Determining the trustworthiness of an information source is second nature by now.
So naturally I was going to ask the same of GenAI systems. I didn’t expect the answer to be quite so complex but in the end, it all comes down to the base data, the core content. Who created it, and how, and why? What work have they done on it? For what purpose?
For GenAI, that means knowing what data the system was trained on, and what data it’s accessing now.
Right now, this information is not always supplied, so we everyday users have no way of assessing the likely accuracy of the content we’re being given.
Personally, I think that’s a problem. We’re being asked to trust systems that are already well-known for generating completely wrong, misleading, or downright dangerous content, purely because one of them learnt how to pattern-match from (eg) Facebook conversations. (I’ll put links to these examples in other articles, or this one will never get published … ).
We’re told that some datasets are “cleaned up” and “checked for accuracy”, but by whom? How are their biasses removed? How much cross-checking is done?
Finally - what does this all mean for us?
How should we be using GenAI, knowing all this?
GenAI is pretty good at analysing and re-writing existing content. If you feed something in, it can pattern-match what it’s learnt is “good” language in a particular context and create a new version of what you put in. With strict enough input, it should generally just use what you’ve supplied and not invent – “hallucinate” – too much new stuff. For eg, CVs and cover letters and articles.
If you’re asking for a precise answer to a specific question, do not trust the answer straight off. The results will be skewed by the underlying datasets and models,and you never know if it’s ingested an entire database full of conspiracy theories and children’s books that means it’ll tell you the earth is flat, the moon is made of green cheese, and polar bears live in Antarctica.
Same with images – if you’re looking for an accurate rendition of something, prepared to be disappointed at best. If you’re just after prettiness/snaps, they’re fine (ethical considerations notwithstanding).
Any information you put into a public GenAI system will most likely become part of its active dataset and can be used to inform someone else’s answers.
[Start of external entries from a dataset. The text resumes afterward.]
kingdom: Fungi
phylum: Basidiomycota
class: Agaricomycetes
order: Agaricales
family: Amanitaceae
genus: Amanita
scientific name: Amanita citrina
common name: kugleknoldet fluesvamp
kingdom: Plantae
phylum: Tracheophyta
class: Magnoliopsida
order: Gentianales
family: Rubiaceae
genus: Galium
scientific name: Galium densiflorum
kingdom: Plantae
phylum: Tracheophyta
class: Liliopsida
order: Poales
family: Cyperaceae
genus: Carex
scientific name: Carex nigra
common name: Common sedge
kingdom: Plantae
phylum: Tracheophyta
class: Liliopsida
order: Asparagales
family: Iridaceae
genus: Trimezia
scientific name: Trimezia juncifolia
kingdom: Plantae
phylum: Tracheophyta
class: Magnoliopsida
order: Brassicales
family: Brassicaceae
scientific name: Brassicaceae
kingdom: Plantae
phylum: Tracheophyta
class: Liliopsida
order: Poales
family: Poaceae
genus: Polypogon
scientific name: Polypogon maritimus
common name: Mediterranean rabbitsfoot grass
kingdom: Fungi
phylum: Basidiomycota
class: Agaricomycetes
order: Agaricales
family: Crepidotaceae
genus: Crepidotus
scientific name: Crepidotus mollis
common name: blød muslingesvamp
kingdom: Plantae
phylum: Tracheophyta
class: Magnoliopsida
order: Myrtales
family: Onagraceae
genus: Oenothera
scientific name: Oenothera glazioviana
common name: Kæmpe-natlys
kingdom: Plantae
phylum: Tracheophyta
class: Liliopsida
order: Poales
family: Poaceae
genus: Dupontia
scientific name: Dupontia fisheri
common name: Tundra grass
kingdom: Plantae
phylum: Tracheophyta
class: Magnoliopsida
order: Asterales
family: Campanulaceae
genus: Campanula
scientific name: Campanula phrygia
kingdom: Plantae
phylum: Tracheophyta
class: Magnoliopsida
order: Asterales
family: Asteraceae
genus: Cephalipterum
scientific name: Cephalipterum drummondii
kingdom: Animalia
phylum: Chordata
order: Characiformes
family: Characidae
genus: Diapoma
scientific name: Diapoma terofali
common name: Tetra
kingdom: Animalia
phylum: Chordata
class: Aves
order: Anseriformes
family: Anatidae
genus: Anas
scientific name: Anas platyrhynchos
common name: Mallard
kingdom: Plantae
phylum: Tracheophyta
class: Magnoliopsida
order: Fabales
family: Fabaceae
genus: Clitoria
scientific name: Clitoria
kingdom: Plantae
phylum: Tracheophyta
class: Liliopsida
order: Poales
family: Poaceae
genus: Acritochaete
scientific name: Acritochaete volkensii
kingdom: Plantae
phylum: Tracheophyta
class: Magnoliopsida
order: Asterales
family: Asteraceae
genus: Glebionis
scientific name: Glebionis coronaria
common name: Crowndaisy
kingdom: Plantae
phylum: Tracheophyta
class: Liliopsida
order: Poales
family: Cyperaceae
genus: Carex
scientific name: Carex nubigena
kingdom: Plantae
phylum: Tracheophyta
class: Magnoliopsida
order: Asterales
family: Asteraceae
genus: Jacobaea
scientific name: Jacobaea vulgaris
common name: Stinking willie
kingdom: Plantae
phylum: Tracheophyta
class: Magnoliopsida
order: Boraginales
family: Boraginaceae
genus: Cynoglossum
Confidential etc information has been discovered this way, which is why Apple and Samsung no longer permit the use of any public AI by its staff – because code containing private and confidential information became part of its corpus and given to others.
Try to find what dataset/s the system you’re using was trained on, or is accessing now.
Try to find systems that match the purpose you have in mind. Don’t ask scientific questions of ChatGPT; don’t ask a scientific system to re-write your CV.
Thank you for reading this far, if you made it! Hopefully this helps keep the other articles a tad shorter …
Got a comment? I promise I read and respond to them, and will either update this article or create new ones in response to helpful information! (Which I will cross-check six ways from Sunday before use, I should note …).
Issues
· Can’t do maths, or conversions, or translations; not like Google can. It will pattern-match your query, not perform calculations on it.
· By this pattern matching even now there is another type of problem the LLMs are doing is called LLM Laziness. Eg “Sometimes as well, it will start to change your code and be like // rest of method here. Is that the same thing”
Thanks Fiona, that was really interesting and useful information. Trying to figure out felt so complicated but now I understand it (at a superficial level) at least.